(Hardware project source files)
────────────────────────────────────────
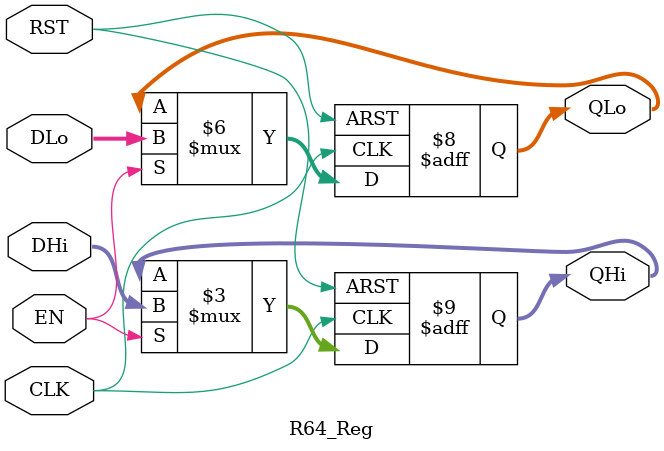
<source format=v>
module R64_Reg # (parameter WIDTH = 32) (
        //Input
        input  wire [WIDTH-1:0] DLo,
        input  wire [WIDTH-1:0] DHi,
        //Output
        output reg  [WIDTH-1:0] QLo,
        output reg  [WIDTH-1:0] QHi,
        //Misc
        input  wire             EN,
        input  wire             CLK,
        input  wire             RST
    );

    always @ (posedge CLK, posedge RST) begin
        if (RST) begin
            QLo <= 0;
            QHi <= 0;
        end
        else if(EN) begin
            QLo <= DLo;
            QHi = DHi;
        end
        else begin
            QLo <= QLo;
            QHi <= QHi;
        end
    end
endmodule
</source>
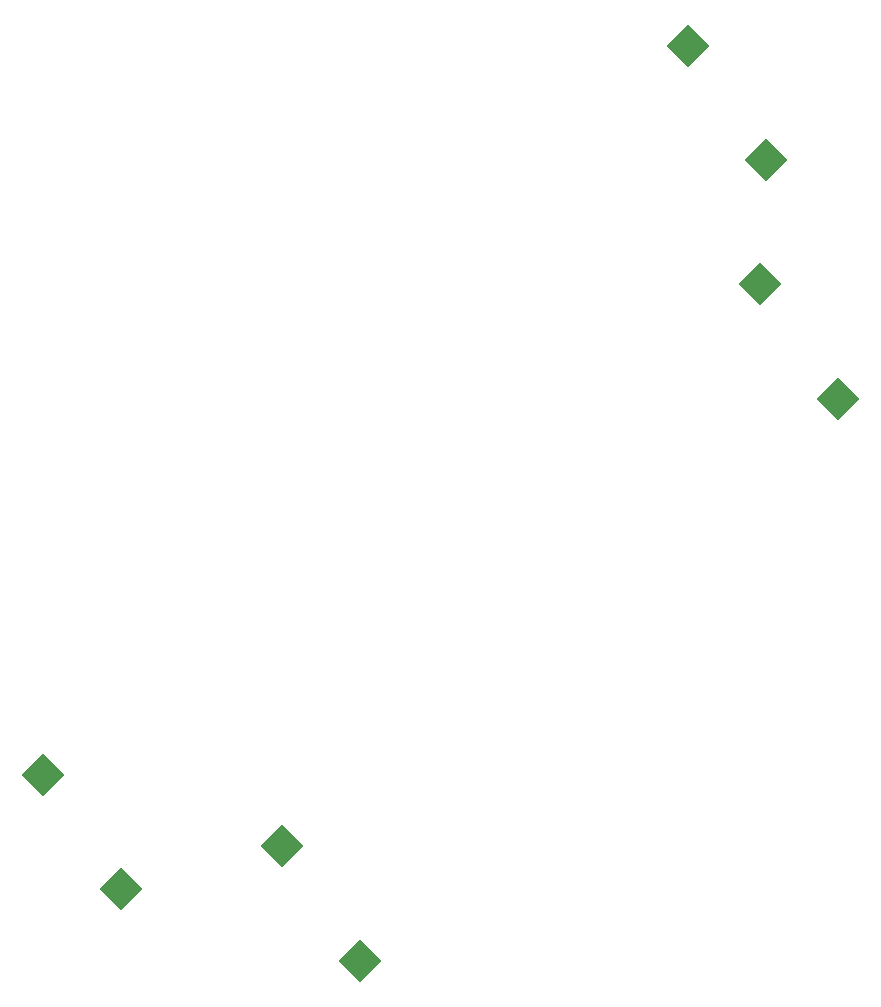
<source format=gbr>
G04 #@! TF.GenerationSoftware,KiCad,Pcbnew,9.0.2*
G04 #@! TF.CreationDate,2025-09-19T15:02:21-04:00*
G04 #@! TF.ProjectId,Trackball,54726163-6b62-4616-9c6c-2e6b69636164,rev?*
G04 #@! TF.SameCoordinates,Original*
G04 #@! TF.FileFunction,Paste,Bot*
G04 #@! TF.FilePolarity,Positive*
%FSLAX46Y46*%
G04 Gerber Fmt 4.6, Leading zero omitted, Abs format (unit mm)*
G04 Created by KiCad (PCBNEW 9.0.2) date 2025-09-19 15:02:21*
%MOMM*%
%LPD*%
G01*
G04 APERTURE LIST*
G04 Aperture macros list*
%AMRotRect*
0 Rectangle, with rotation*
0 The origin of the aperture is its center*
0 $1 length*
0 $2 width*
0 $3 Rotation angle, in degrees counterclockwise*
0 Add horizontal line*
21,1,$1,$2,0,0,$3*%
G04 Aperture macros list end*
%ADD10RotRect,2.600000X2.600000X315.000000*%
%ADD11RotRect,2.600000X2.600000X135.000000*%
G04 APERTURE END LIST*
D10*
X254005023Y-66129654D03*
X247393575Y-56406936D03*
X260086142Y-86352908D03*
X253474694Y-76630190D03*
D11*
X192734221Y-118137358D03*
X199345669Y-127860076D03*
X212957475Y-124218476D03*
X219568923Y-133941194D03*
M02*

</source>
────────────────────────────────────────
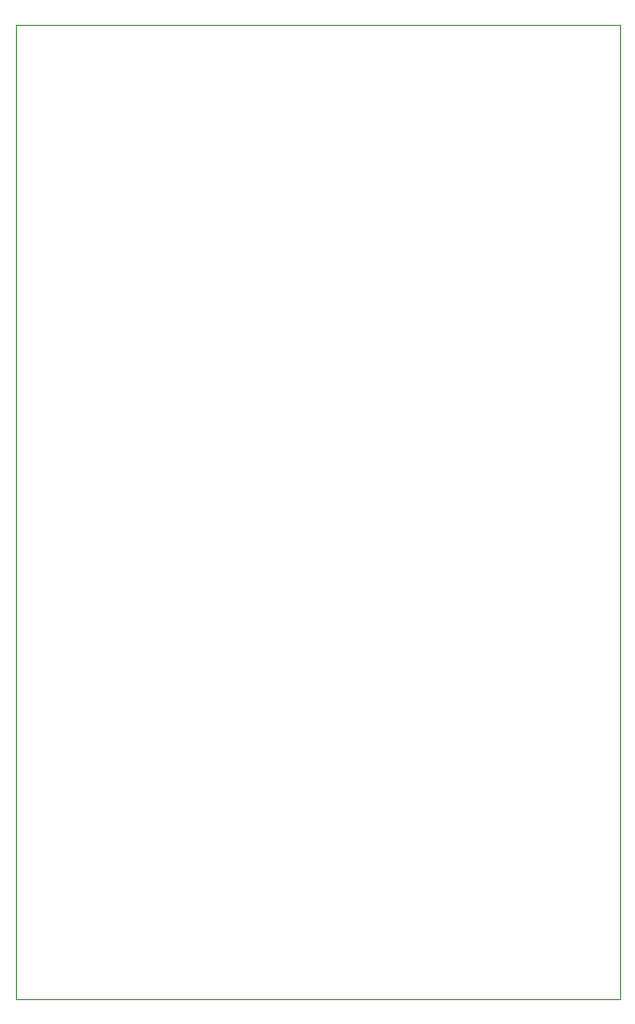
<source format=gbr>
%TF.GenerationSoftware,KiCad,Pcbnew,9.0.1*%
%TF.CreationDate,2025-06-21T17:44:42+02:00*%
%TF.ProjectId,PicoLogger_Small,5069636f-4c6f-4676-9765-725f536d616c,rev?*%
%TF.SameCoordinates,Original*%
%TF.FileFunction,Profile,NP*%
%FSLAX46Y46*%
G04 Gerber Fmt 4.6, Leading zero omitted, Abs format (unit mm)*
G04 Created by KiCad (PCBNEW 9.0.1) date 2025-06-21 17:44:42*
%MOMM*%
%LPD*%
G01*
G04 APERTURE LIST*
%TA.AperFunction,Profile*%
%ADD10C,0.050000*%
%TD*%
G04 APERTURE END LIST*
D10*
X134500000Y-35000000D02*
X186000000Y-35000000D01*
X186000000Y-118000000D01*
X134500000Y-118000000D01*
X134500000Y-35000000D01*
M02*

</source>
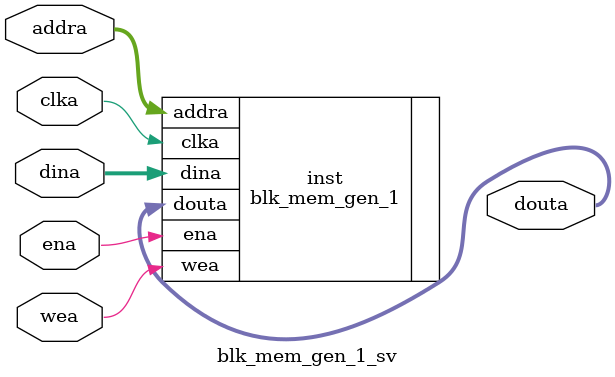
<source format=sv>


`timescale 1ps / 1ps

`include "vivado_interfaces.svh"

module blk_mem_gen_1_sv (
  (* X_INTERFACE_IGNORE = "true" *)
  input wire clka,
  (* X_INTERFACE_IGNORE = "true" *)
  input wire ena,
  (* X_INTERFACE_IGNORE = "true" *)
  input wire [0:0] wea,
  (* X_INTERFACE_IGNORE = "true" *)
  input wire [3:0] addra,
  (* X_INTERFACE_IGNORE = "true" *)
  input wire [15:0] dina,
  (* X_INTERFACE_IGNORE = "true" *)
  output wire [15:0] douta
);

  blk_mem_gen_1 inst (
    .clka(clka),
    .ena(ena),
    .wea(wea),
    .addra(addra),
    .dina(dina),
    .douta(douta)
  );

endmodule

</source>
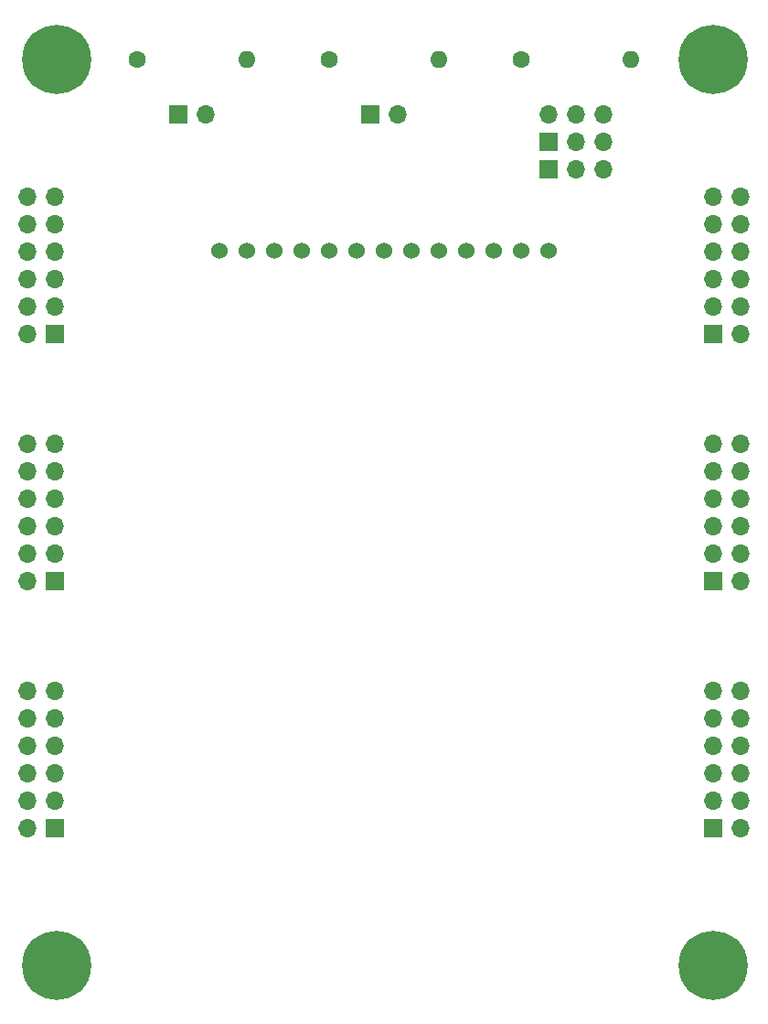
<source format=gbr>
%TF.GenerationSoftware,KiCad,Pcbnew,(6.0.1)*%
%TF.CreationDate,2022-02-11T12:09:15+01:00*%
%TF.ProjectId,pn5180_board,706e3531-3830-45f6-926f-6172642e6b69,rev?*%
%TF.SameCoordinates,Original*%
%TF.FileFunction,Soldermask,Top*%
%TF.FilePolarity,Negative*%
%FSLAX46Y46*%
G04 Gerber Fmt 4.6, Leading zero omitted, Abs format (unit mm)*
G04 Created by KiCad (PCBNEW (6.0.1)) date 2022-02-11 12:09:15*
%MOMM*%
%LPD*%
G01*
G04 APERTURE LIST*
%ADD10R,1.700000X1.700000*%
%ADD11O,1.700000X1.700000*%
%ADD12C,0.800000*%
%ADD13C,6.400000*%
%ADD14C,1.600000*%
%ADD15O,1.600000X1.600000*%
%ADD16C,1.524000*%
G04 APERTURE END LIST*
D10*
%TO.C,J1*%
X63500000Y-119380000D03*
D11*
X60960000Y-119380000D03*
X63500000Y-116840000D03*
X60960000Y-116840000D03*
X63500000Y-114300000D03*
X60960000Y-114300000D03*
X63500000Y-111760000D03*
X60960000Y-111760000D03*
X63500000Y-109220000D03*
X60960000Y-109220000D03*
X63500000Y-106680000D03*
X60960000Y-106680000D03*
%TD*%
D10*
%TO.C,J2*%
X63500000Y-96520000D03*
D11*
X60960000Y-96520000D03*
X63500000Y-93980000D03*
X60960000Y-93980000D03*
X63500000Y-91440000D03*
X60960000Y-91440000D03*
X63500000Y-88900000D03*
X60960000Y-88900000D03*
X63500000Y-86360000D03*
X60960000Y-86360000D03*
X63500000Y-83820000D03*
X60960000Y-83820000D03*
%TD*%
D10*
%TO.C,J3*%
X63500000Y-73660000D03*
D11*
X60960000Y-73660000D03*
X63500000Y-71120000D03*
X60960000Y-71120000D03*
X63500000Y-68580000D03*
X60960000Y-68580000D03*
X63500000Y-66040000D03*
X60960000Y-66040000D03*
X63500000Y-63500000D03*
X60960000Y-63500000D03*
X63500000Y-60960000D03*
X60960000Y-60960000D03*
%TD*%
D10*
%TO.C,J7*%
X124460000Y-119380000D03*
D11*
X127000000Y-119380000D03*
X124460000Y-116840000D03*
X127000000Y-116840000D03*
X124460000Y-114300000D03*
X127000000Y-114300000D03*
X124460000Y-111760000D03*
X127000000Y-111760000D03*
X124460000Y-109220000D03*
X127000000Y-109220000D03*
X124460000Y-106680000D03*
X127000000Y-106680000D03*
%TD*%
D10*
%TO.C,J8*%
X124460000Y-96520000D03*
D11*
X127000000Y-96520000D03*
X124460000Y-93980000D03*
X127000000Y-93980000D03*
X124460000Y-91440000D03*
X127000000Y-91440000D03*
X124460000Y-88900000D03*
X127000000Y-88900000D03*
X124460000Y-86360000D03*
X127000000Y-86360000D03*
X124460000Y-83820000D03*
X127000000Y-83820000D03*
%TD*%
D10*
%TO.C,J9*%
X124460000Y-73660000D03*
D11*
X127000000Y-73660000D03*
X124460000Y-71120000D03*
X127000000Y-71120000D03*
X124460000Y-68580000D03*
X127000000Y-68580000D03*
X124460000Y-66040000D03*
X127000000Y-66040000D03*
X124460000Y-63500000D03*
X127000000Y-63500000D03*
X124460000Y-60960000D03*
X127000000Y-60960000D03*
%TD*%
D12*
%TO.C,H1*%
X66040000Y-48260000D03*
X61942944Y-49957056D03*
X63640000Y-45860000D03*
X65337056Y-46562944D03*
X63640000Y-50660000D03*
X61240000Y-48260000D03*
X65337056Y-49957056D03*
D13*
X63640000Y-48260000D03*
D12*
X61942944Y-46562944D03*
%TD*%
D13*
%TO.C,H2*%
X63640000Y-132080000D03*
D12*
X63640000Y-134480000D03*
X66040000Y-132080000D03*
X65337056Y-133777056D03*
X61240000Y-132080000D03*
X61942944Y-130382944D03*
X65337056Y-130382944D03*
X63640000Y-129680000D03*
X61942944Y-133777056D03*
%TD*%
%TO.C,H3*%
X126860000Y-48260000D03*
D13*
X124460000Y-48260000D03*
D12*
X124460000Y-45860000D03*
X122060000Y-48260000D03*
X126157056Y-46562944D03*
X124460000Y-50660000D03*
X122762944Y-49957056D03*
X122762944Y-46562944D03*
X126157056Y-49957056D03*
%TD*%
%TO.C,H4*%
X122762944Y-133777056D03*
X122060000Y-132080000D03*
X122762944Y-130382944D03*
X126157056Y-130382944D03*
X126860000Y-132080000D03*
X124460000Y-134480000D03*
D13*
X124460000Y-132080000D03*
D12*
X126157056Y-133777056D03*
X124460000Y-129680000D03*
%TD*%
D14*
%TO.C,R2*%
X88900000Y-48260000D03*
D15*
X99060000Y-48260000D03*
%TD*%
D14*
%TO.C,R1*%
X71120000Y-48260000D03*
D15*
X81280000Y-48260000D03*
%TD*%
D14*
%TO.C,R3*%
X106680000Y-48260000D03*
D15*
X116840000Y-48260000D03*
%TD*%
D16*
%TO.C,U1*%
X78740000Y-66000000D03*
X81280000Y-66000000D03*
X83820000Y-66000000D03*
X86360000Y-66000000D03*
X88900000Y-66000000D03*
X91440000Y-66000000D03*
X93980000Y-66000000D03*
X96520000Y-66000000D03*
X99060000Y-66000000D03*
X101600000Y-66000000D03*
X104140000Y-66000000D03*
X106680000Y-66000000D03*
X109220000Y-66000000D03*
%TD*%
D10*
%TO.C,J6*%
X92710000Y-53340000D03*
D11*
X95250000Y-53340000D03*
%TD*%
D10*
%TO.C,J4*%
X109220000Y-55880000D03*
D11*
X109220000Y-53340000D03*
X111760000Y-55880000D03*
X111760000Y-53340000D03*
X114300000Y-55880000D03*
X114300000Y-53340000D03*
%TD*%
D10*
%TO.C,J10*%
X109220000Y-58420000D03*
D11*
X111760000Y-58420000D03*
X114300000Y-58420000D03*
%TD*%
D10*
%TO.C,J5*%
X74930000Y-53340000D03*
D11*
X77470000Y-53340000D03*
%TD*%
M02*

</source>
────────────────────────────────────────
## About this exercise
The lines needed are those in the data above that hold the string "macros"; copy each of them.

## Exercise solution
G04 Aperture macros list*
G04 Aperture macros list end*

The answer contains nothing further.